> SOURCE MATERIAL:
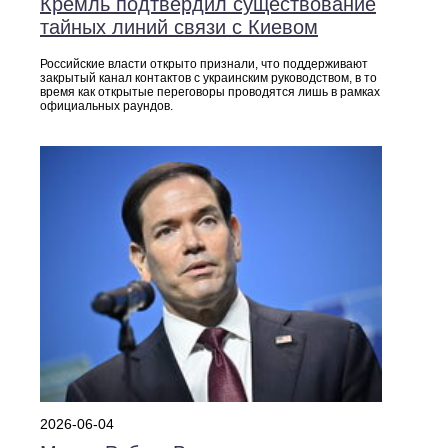
Кремль подтвердил существование
тайных линий связи с Киевом
Российские власти открыто признали, что поддерживают
закрытый канал контактов с украинским руководством, в то
время как открытые переговоры проводятся лишь в рамках
официальных раундов.
2026-06-04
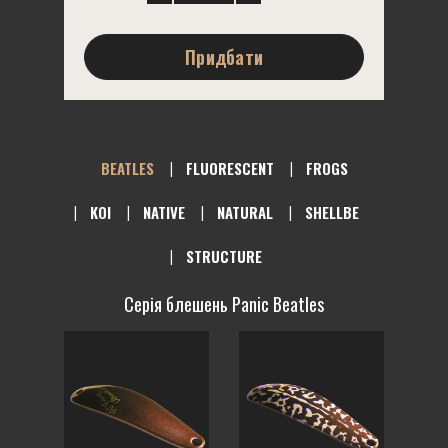
Придбати
BEATLES
FLUORESCENT
FROGS
KOI
NATIVE
NATURAL
SHELLBE
STRUCTURE
Серія блешень Panic Beatles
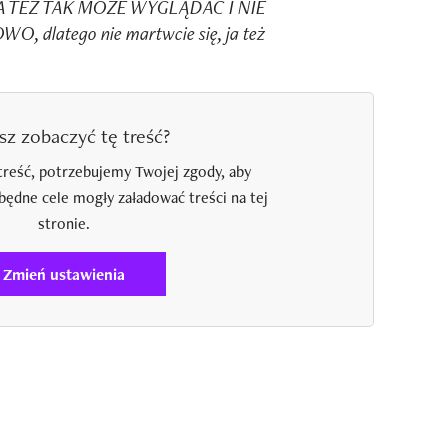
ĄŻA TEŻ TAK MOŻE WYGLĄDAĆ I NIE
 dlatego nie martwcie się, ja też
sz zobaczyć tę treść?
treść, potrzebujemy Twojej zgody, aby
zbędne cele mogły załadować treści na tej
stronie.
Zmień ustawienia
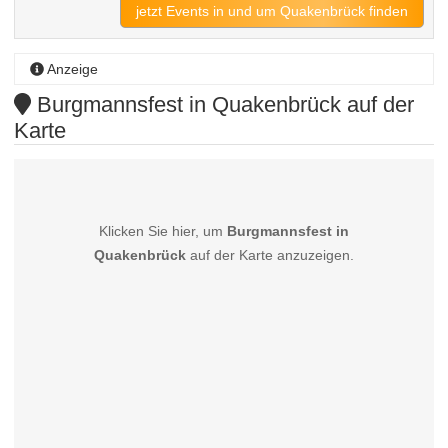
jetzt Events in und um Quakenbrück finden
Anzeige
Burgmannsfest in Quakenbrück auf der
Karte
Klicken Sie hier, um
Burgmannsfest in
Quakenbrück
auf der Karte anzuzeigen.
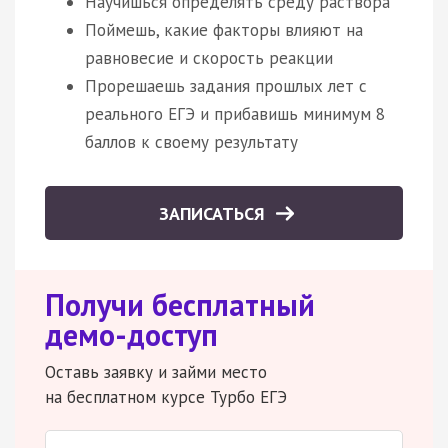
Научишься определять среду раствора
Поймешь, какие факторы влияют на
равновесие и скорость реакции
Прорешаешь задания прошлых лет с
реального ЕГЭ и прибавишь минимум 8
баллов к своему результату
ЗАПИСАТЬСЯ
Получи бесплатный
демо-доступ
Оставь заявку и займи место
на бесплатном курсе Турбо ЕГЭ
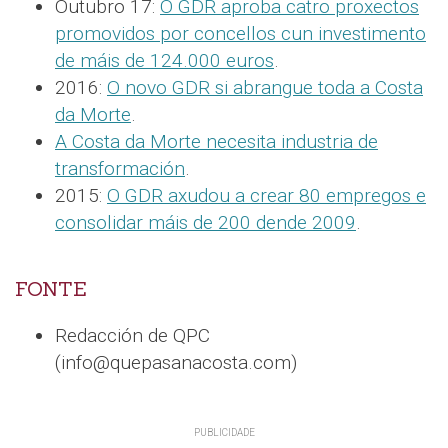
Outubro 17:
O GDR aproba catro proxectos
promovidos por concellos cun investimento
de máis de 124.000 euros
.
2016:
O novo GDR si abrangue toda a Costa
da Morte
.
A Costa da Morte necesita industria de
transformación
.
2015:
O GDR axudou a crear 80 empregos e
consolidar máis de 200 dende 2009
.
FONTE
Redacción de QPC
(info@quepasanacosta.com)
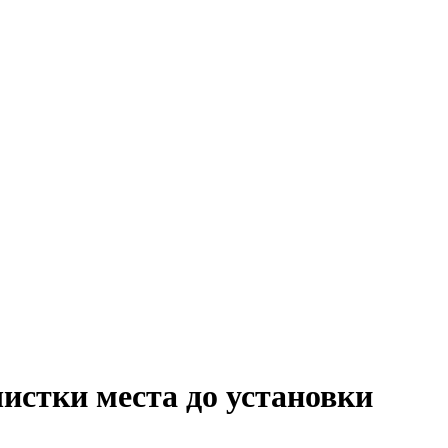
истки места до установки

> ASSIGNMENT:
What lines in the entries contain "Burgmannsfest"? Report each one by copying it.

> ANSWER FOR THE TASK:
Burgmannsfest in Quakenbrück auf der
Burgmannsfest in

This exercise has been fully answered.